Vontade de chorar, de abraçar todos e todas, de não acreditar. 2008 era para ser o ano dos 40 anos contados a partir do movimento da juventude de 68 e da morte de Luther King, com a vitória de um negro presidente dos EUA. Ano do renascimento de sonhos, da recuperação de utopias, ano do futuro e da esperança.

Tinha lido no sábado um artigo de João Sicsú, Diretor de Estudos Macroeconômicos do IPEA, sobre a crise econômica, ele dizendo que é a hora do governo ou do Estado. Partia de Fernando Pessoa, de seus famosos versos ‘navegar é preciso, viver não é preciso’. E Sicsú dá uma interpretação diferente da que eu estava acostumado para o ‘preciso’. Para mim, o ‘preciso’ era sempre no sentido de necessário, de é preciso fazer, de que não há como escapar, fugir. Sicsú enxerga o ‘preciso’ como sentido, orientação, bússola, como rumo certo. Isto é, navegar é preciso: tem rumo para não se perder, tem que saber como e onde chegar, não dá para se perder no mar e ficar à deriva. Já viver não é preciso. Nunca se sabe onde se vai dar, em que porto vai-se aportar, que ventos vão surgir, que mudança de rumos é necessária ou queremos dar. Para a vida não há certeza, nem se precisa de certezas. É preciso viver sem precisão. Da vida fazem parte a dúvida, o inesperado, os amores que vêm e que vão, até os acidentes não previstos e os cânceres sem cura.

A vida é isso e tem disso. Assim que é preciso, aqui sim no sentido de necessidade, vivê-la bem, sorvê-la toda, inteira, enquanto é possível e depender de nós, não deixar escapar nenhum momento, nenhum gesto, nenhum carinho, nenhuma possibilidade de amar, porque amanhã, não sendo precisa, a vida pode não mais estar aí, ou estar apenas na lembrança de alguns ou de muitos, mas sempre lembrança, não presença, não continuidade real, não dimensão física.

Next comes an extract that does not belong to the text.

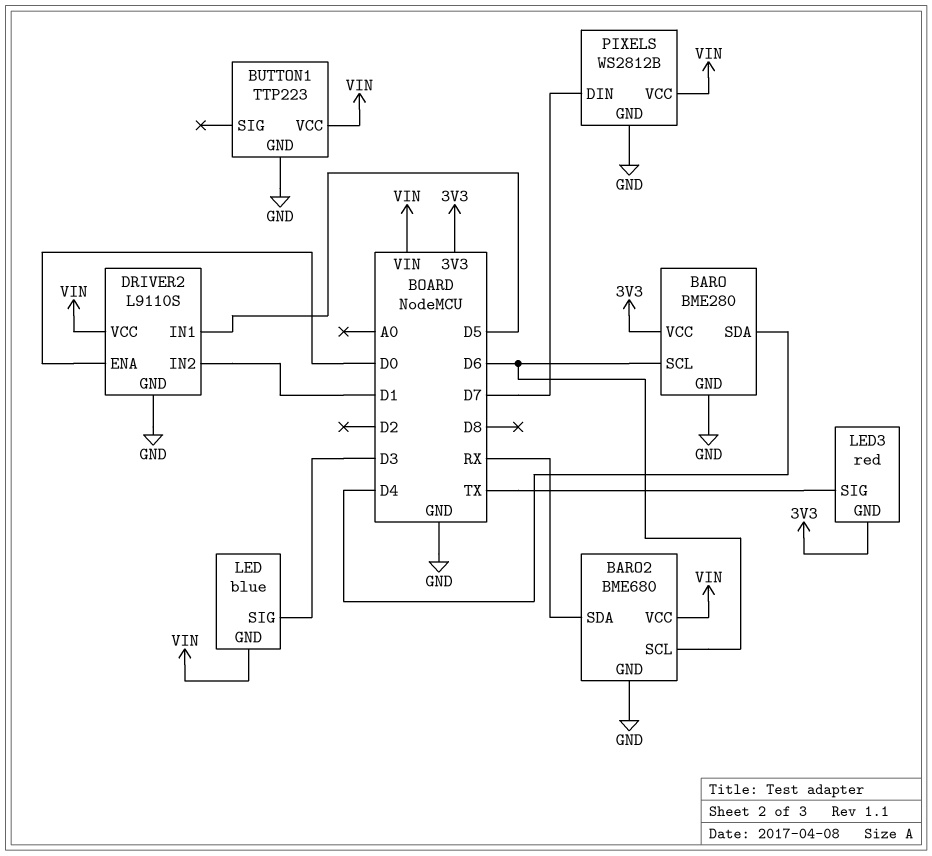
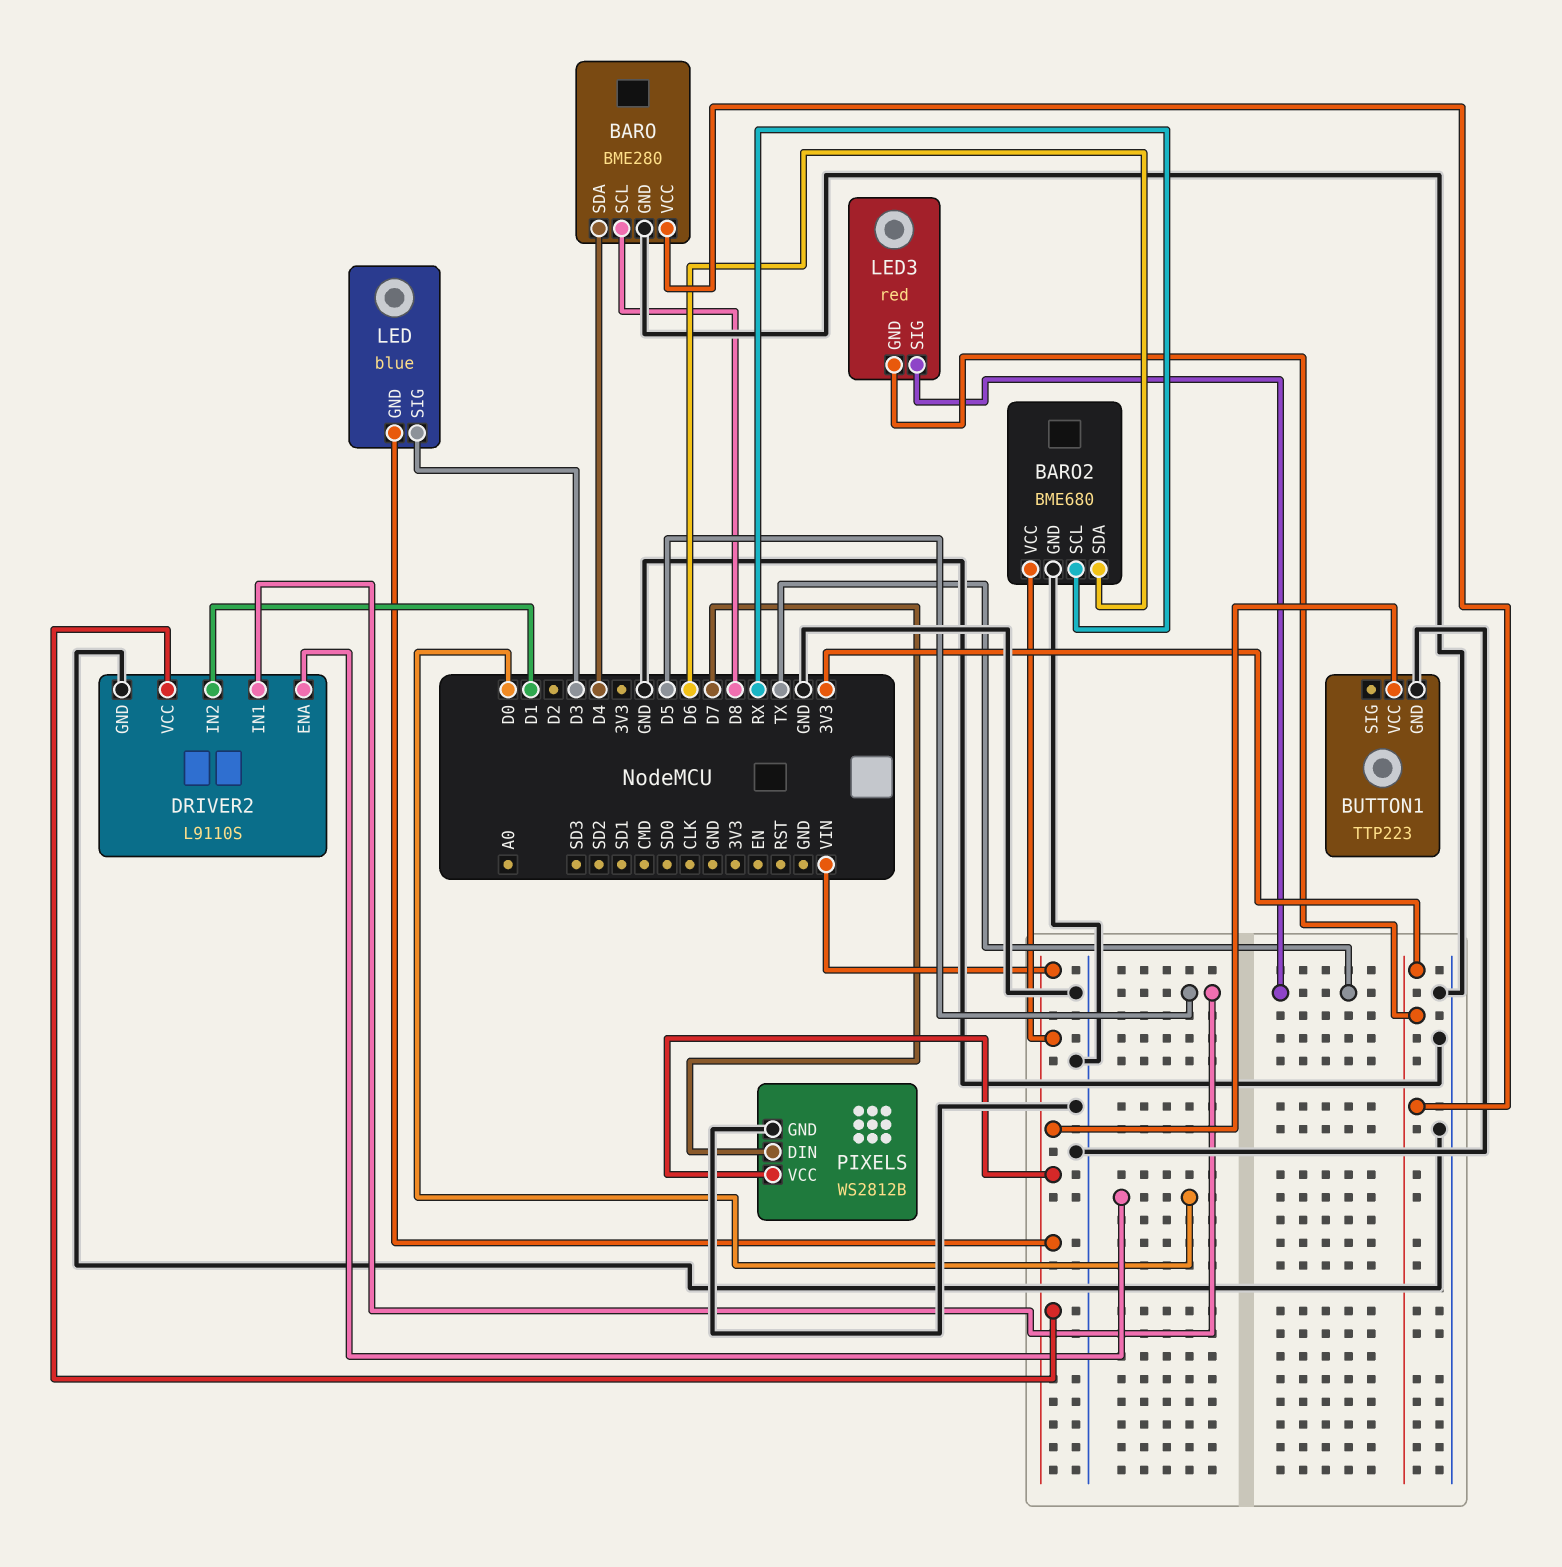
BARO pin SCL: D6 -> D8
BARO2 pin SCL: D6 -> RX
BARO2 pin SDA: RX -> D6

A hora de dedicar-se aos outros é agora, assim como de amar. Mudar o mundo não pode ficar para amanhã, porque amanhã poderá não haver. Mesmo assim, as coisas boas, o amor desprendido, o olhar irmão da Rosani, do Luís, do Arno, dos 13 de Rondônia, da Dirce, do Pilla nos acompanham de alguma maneira, nos velam no nosso compromisso com a humanidade, com os mais pobres e desvalidos, como era o caso da Rosani e seu trabalho no Bolsa Família.

É preciso viver, porque viver não é preciso.